— START OF DATA —
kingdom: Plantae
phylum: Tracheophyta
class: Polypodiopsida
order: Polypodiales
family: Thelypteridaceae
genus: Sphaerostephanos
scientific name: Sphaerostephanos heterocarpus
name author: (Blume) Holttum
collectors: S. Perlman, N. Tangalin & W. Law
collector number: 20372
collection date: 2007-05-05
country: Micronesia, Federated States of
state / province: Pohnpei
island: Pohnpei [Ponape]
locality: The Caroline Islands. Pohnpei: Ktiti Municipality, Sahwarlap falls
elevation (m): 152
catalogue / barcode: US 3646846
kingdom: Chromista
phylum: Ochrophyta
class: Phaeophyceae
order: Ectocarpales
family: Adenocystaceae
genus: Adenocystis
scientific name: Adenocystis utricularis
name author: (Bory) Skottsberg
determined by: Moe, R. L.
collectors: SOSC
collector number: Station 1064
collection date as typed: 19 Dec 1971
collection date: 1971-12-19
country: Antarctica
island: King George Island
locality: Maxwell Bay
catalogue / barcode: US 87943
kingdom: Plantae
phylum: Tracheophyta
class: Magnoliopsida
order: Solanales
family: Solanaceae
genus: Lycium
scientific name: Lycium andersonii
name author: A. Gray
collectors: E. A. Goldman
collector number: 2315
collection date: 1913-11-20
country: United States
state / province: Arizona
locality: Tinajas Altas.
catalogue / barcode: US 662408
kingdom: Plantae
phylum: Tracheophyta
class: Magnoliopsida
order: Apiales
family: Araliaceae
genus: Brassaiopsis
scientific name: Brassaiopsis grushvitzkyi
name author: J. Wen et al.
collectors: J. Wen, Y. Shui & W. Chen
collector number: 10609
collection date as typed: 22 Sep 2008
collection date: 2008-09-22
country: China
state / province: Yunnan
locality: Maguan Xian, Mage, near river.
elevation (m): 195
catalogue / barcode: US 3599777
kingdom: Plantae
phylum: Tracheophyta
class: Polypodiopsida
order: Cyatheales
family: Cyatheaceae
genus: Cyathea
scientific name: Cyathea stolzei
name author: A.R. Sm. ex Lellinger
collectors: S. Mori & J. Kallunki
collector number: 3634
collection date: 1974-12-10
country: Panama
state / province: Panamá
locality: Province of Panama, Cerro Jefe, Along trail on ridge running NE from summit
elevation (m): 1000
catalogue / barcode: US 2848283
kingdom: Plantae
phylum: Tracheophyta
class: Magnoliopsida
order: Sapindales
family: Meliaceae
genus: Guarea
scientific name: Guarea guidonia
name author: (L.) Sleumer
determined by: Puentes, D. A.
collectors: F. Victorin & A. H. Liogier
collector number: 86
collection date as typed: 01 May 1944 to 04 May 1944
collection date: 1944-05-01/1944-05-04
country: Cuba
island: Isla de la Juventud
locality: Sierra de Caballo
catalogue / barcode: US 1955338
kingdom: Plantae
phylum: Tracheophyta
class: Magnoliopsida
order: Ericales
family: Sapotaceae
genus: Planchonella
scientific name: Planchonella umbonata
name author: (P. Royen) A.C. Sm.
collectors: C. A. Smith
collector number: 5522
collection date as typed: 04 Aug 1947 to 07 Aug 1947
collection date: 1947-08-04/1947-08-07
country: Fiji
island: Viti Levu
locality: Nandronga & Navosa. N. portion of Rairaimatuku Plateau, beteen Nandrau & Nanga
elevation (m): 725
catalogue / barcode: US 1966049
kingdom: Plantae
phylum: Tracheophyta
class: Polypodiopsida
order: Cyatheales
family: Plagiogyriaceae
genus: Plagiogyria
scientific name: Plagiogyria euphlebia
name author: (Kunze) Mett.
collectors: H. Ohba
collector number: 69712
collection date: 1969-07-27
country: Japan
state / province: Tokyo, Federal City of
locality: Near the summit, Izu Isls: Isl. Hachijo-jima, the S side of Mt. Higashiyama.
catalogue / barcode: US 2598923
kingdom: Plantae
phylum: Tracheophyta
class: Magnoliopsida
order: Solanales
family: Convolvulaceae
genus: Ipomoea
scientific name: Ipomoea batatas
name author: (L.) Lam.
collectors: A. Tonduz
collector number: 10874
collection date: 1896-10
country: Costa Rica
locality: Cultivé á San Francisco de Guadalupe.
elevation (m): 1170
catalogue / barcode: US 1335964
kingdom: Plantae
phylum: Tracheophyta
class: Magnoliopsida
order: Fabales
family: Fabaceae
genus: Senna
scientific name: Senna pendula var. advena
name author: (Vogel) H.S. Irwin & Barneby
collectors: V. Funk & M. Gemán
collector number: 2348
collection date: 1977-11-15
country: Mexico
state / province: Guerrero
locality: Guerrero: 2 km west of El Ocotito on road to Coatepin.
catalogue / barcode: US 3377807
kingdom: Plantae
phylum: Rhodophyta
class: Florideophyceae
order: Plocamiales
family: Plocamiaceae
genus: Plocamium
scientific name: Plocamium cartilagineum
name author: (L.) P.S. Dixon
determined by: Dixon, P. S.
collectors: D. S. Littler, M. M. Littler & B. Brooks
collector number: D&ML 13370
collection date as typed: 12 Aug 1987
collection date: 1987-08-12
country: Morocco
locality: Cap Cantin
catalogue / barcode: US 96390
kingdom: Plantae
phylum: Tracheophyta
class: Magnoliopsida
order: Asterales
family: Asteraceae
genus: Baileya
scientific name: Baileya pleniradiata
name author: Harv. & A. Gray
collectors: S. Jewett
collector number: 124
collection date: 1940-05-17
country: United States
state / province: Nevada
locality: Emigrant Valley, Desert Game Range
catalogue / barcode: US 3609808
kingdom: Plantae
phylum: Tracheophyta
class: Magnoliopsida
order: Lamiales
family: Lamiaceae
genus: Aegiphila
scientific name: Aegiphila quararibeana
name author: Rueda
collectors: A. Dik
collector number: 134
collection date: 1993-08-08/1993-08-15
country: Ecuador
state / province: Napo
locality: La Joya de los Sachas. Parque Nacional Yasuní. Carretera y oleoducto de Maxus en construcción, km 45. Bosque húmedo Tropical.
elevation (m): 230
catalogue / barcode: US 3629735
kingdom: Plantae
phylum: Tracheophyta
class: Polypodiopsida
— END OF DATA —
## YOUR TASK
Edit the records above by changing every "catalogue / barcode" to "catalog / barcode", leaving everything else as it is.

## RESULT
kingdom: Plantae
phylum: Tracheophyta
class: Polypodiopsida
order: Polypodiales
family: Thelypteridaceae
genus: Sphaerostephanos
scientific name: Sphaerostephanos heterocarpus
name author: (Blume) Holttum
collectors: S. Perlman, N. Tangalin & W. Law
collector number: 20372
collection date: 2007-05-05
country: Micronesia, Federated States of
state / province: Pohnpei
island: Pohnpei [Ponape]
locality: The Caroline Islands. Pohnpei: Ktiti Municipality, Sahwarlap falls
elevation (m): 152
catalog / barcode: US 3646846
kingdom: Chromista
phylum: Ochrophyta
class: Phaeophyceae
order: Ectocarpales
family: Adenocystaceae
genus: Adenocystis
scientific name: Adenocystis utricularis
name author: (Bory) Skottsberg
determined by: Moe, R. L.
collectors: SOSC
collector number: Station 1064
collection date as typed: 19 Dec 1971
collection date: 1971-12-19
country: Antarctica
island: King George Island
locality: Maxwell Bay
catalog / barcode: US 87943
kingdom: Plantae
phylum: Tracheophyta
class: Magnoliopsida
order: Solanales
family: Solanaceae
genus: Lycium
scientific name: Lycium andersonii
name author: A. Gray
collectors: E. A. Goldman
collector number: 2315
collection date: 1913-11-20
country: United States
state / province: Arizona
locality: Tinajas Altas.
catalog / barcode: US 662408
kingdom: Plantae
phylum: Tracheophyta
class: Magnoliopsida
order: Apiales
family: Araliaceae
genus: Brassaiopsis
scientific name: Brassaiopsis grushvitzkyi
name author: J. Wen et al.
collectors: J. Wen, Y. Shui & W. Chen
collector number: 10609
collection date as typed: 22 Sep 2008
collection date: 2008-09-22
country: China
state / province: Yunnan
locality: Maguan Xian, Mage, near river.
elevation (m): 195
catalog / barcode: US 3599777
kingdom: Plantae
phylum: Tracheophyta
class: Polypodiopsida
order: Cyatheales
family: Cyatheaceae
genus: Cyathea
scientific name: Cyathea stolzei
name author: A.R. Sm. ex Lellinger
collectors: S. Mori & J. Kallunki
collector number: 3634
collection date: 1974-12-10
country: Panama
state / province: Panamá
locality: Province of Panama, Cerro Jefe, Along trail on ridge running NE from summit
elevation (m): 1000
catalog / barcode: US 2848283
kingdom: Plantae
phylum: Tracheophyta
class: Magnoliopsida
order: Sapindales
family: Meliaceae
genus: Guarea
scientific name: Guarea guidonia
name author: (L.) Sleumer
determined by: Puentes, D. A.
collectors: F. Victorin & A. H. Liogier
collector number: 86
collection date as typed: 01 May 1944 to 04 May 1944
collection date: 1944-05-01/1944-05-04
country: Cuba
island: Isla de la Juventud
locality: Sierra de Caballo
catalog / barcode: US 1955338
kingdom: Plantae
phylum: Tracheophyta
class: Magnoliopsida
order: Ericales
family: Sapotaceae
genus: Planchonella
scientific name: Planchonella umbonata
name author: (P. Royen) A.C. Sm.
collectors: C. A. Smith
collector number: 5522
collection date as typed: 04 Aug 1947 to 07 Aug 1947
collection date: 1947-08-04/1947-08-07
country: Fiji
island: Viti Levu
locality: Nandronga & Navosa. N. portion of Rairaimatuku Plateau, beteen Nandrau & Nanga
elevation (m): 725
catalog / barcode: US 1966049
kingdom: Plantae
phylum: Tracheophyta
class: Polypodiopsida
order: Cyatheales
family: Plagiogyriaceae
genus: Plagiogyria
scientific name: Plagiogyria euphlebia
name author: (Kunze) Mett.
collectors: H. Ohba
collector number: 69712
collection date: 1969-07-27
country: Japan
state / province: Tokyo, Federal City of
locality: Near the summit, Izu Isls: Isl. Hachijo-jima, the S side of Mt. Higashiyama.
catalog / barcode: US 2598923
kingdom: Plantae
phylum: Tracheophyta
class: Magnoliopsida
order: Solanales
family: Convolvulaceae
genus: Ipomoea
scientific name: Ipomoea batatas
name author: (L.) Lam.
collectors: A. Tonduz
collector number: 10874
collection date: 1896-10
country: Costa Rica
locality: Cultivé á San Francisco de Guadalupe.
elevation (m): 1170
catalog / barcode: US 1335964
kingdom: Plantae
phylum: Tracheophyta
class: Magnoliopsida
order: Fabales
family: Fabaceae
genus: Senna
scientific name: Senna pendula var. advena
name author: (Vogel) H.S. Irwin & Barneby
collectors: V. Funk & M. Gemán
collector number: 2348
collection date: 1977-11-15
country: Mexico
state / province: Guerrero
locality: Guerrero: 2 km west of El Ocotito on road to Coatepin.
catalog / barcode: US 3377807
kingdom: Plantae
phylum: Rhodophyta
class: Florideophyceae
order: Plocamiales
family: Plocamiaceae
genus: Plocamium
scientific name: Plocamium cartilagineum
name author: (L.) P.S. Dixon
determined by: Dixon, P. S.
collectors: D. S. Littler, M. M. Littler & B. Brooks
collector number: D&ML 13370
collection date as typed: 12 Aug 1987
collection date: 1987-08-12
country: Morocco
locality: Cap Cantin
catalog / barcode: US 96390
kingdom: Plantae
phylum: Tracheophyta
class: Magnoliopsida
order: Asterales
family: Asteraceae
genus: Baileya
scientific name: Baileya pleniradiata
name author: Harv. & A. Gray
collectors: S. Jewett
collector number: 124
collection date: 1940-05-17
country: United States
state / province: Nevada
locality: Emigrant Valley, Desert Game Range
catalog / barcode: US 3609808
kingdom: Plantae
phylum: Tracheophyta
class: Magnoliopsida
order: Lamiales
family: Lamiaceae
genus: Aegiphila
scientific name: Aegiphila quararibeana
name author: Rueda
collectors: A. Dik
collector number: 134
collection date: 1993-08-08/1993-08-15
country: Ecuador
state / province: Napo
locality: La Joya de los Sachas. Parque Nacional Yasuní. Carretera y oleoducto de Maxus en construcción, km 45. Bosque húmedo Tropical.
elevation (m): 230
catalog / barcode: US 3629735
kingdom: Plantae
phylum: Tracheophyta
class: Polypodiopsida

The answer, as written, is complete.